Titanium nitride (TIN), for example, is capable of providing properties that give it a variety of important uses. Important among these uses is that of a diffusion barrier in VLSI metallization technology. The properties that make titanium nitride films desirable for use as diffusion barriers in microelectronic devices are its relative inertness, its high melting point, its thermal Stability, its low resistivity and its resistance to alloying with aluminum at temperatures of up to 500.degree. C.
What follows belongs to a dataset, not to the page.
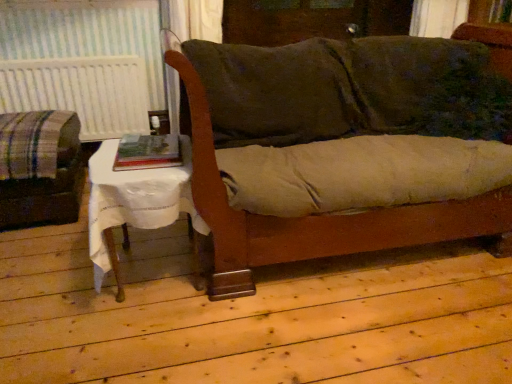
At what (x,y) coordinates should I click in order to perform the action: click on vacant area on top of white textured radiator at left (from a real-world perspective). Please return your answer as a coordinate pair (x, y). Image resolution: width=512 pixels, height=384 pixels. Looking at the image, I should click on (67, 57).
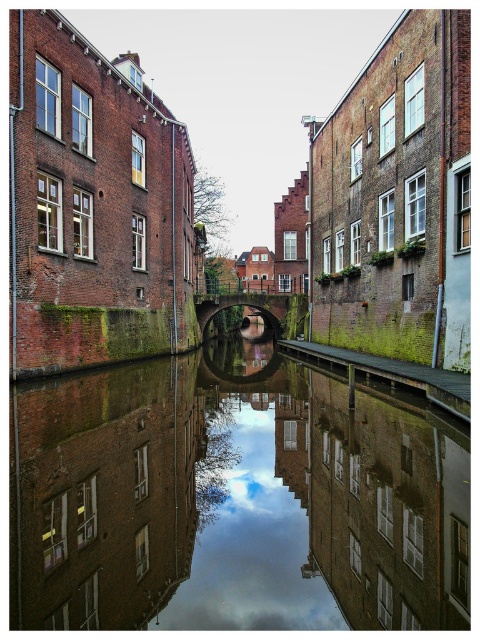
Between smooth reflective water at center and green mossy brick alley at lower right, which one has less height?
Polycrystaline TiN films are deposited by a variety of techniques, including reactive DC and RF magnetron sputtering, ion plating, activated reactive evaporation, and chemical vapor deposition (CVD). Each technique, depending on the processing parameters, can produce a TiN film with different physical properties. For example, variation in resistivities from 25 to 4500 .mu..OMEGA. cm and crystal orientations of &lt;111&gt; and &lt;200&gt;, in various proportions, may result. Generally, properties of interest in the use of TiN films for semiconductor diffusion barriers are uniformity, resistivity, stress and crystal orientation. Many of the properties desired are those that are related to, or in part a function of, crystal orientation.
The correlation between the resulting properties of a deposited film and the process parameters that produce the film are capable of being determined by experimentation. The production of films with certain desired properties by controlling the process parameters is sometimes achievable in a laboratory setting with varying degrees of difficulty. Absent from the art of semiconductor manufacture, however, are methods and equipment that produce semiconductor wafers on a commercial scale having films of which the most desired properties, particularly properties related to film Crystal orientation, can be controlled.
Accordingly, there is a need for a method and apparatus for controlling the properties of deposited thin films on semiconductor wafers, particularly for controlling resistivity, stress, diffusion barrier effectiveness, as well as crystal orientation per se and other properties dependent thereon, for titanium nitride and films which also possess the properties described herein.